======== TEXTO DA PÁGINA
Publicidade
Publicidade

Comitê Rio-2016 faz manobra para encobrir perda de R$ 129 milhões

O Comitê Organizador dos Jogos Olímpicos e Paraolímpicos do Rio realizou uma manobra em seu balanço de 2015 para encobrir um rombo de R$ 129 milhões.

Por meio de um ajuste contábil, a entidade atrasou repasse em dinheiro que tinha de fazer ao COB (Comitê Olímpico do Brasil) para melhorar suas contas, impedindo que registrasse a perda no ano.

Com isso, o comitê organizador terminou 2015 com um superávit de R$ 17 milhões.

O presidente das duas entidades é o mesmo: Carlos Arthur Nuzman. O fato de uma só pessoa conciliar a direção dos dois órgãos é inédito na história dos Jogos.

A Folha apurou que há setores do COB insatisfeitos com o não recebimento do dinheiro, que poderia ser destinado à preparação de atletas para os Jogos, em agosto.

A prática se assemelha, com diferentes componentes, às "pedaladas fiscais" que serviram de argumento no processo de impeachment que culminou no afastamento de Dilma Rousseff da presidência, no mês passado.
================
======== REGISTROS FORNECIDOS
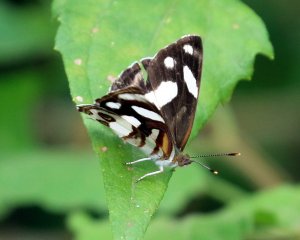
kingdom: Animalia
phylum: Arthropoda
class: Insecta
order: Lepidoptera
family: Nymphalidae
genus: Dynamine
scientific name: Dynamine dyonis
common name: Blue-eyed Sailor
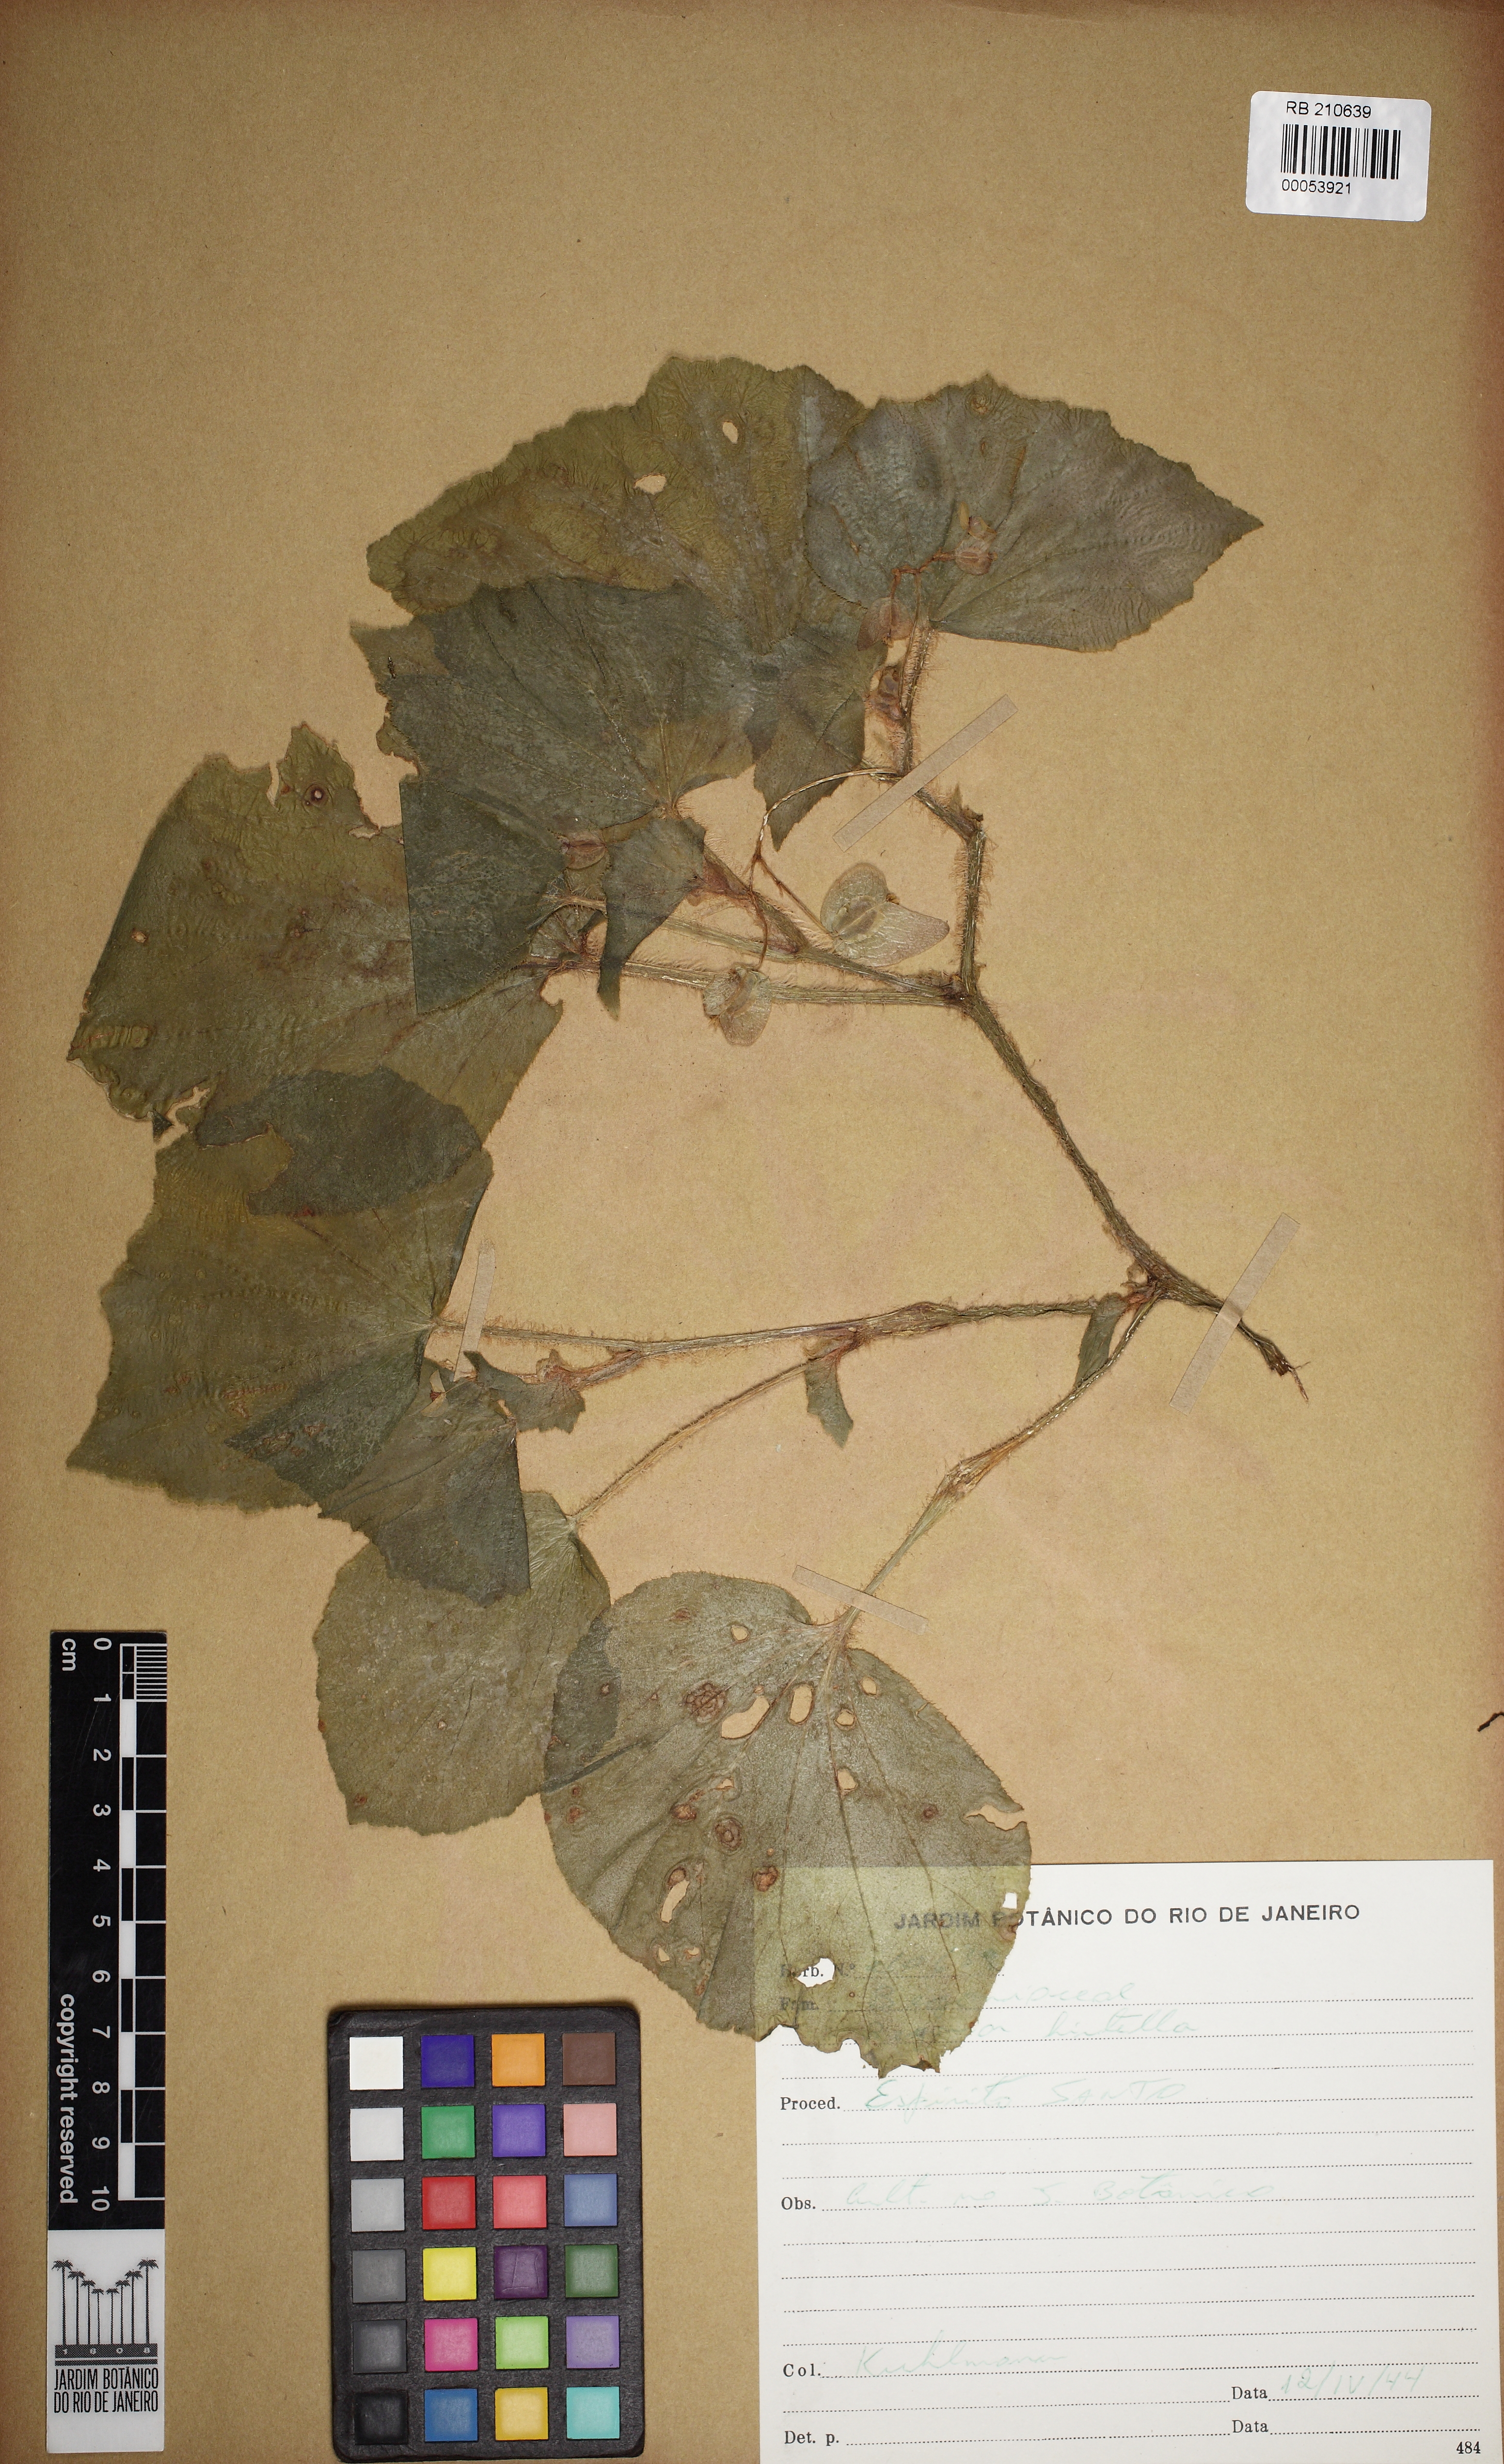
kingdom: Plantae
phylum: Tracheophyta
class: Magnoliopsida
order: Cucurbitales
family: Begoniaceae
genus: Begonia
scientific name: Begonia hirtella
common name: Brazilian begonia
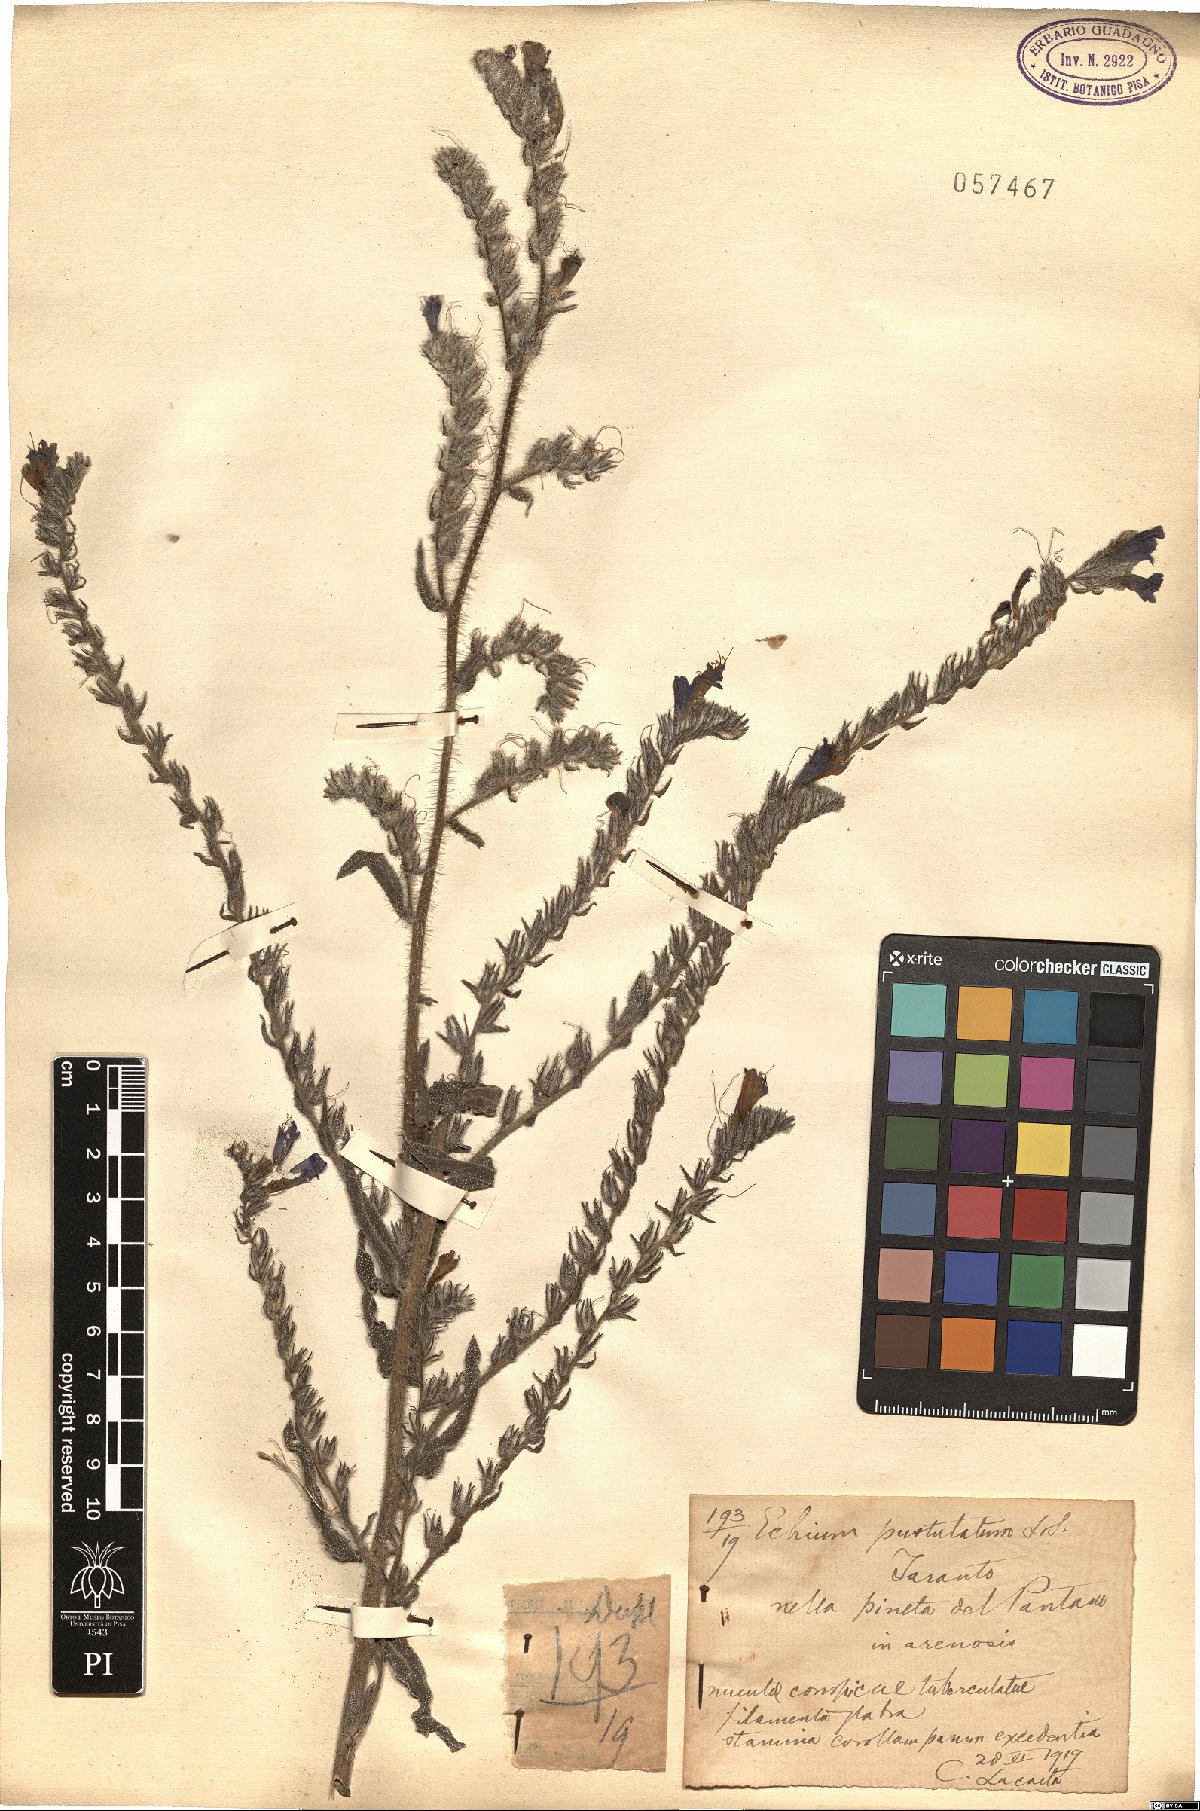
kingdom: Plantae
================
# TAREFAS A REALIZAR:
1. De acordo com a matéria sobre o Comitê Rio-2016, com que resultado financeiro o comitê organizador encerrou 2015?
2. Prossiga a matéria sobre o Comitê Rio-2016 a partir do ponto em que ela termina.

# RESPOSTAS ÀS TAREFAS:
1. Com um superávit de R$ 17 milhões.

2.
No caso federal, o Tesouro Nacional atrasava o repasse de verbas para autarquias e bancos (públicos e privados), como o INSS, por exemplo. Ao fazê-lo, o governo apresentava despesas menores do que deveriam ser de fato, maquiando as contas públicas.

No caso da Olimpíada, não há ilegalidade, como observa o economista Luis Paulo Rosenberg. "O artifício utilizado é usual no setor privado para fechar as contas", afirma. Seria ilegal, avalia ele, no setor público. No entanto, a manobra pode ser questionada pelas confederações.

COMPENSAÇÃO

O artifício envolve um acordo feito em 2009, logo depois que o Rio foi escolhido como cidade-sede. Seguia o mesmo padrão de edições anteriores.

O combinado funciona assim: COB e CPB (Comitê Paralímpico Brasileiro) abrem mão de assinar contratos de patrocínio com marcas concorrentes às que já apoiam o movimento olímpico, para evitar eventuais conflitos.

Por isso, o comitê organizador faz uma compensação, ou seja, é obrigado contratualmente a repassar às entidades valor percentual do que arrecadar com marketing -o COI (Comitê Olímpico Internacional) também recebe.

No caso do COB, o acordado era destinar 12% do faturamento até que se atingisse a cifra de US$ 60 milhões de captação em patrocínios. Depois disso, a fatia do repasse cairia para 8% –a ser repassada semestralmente.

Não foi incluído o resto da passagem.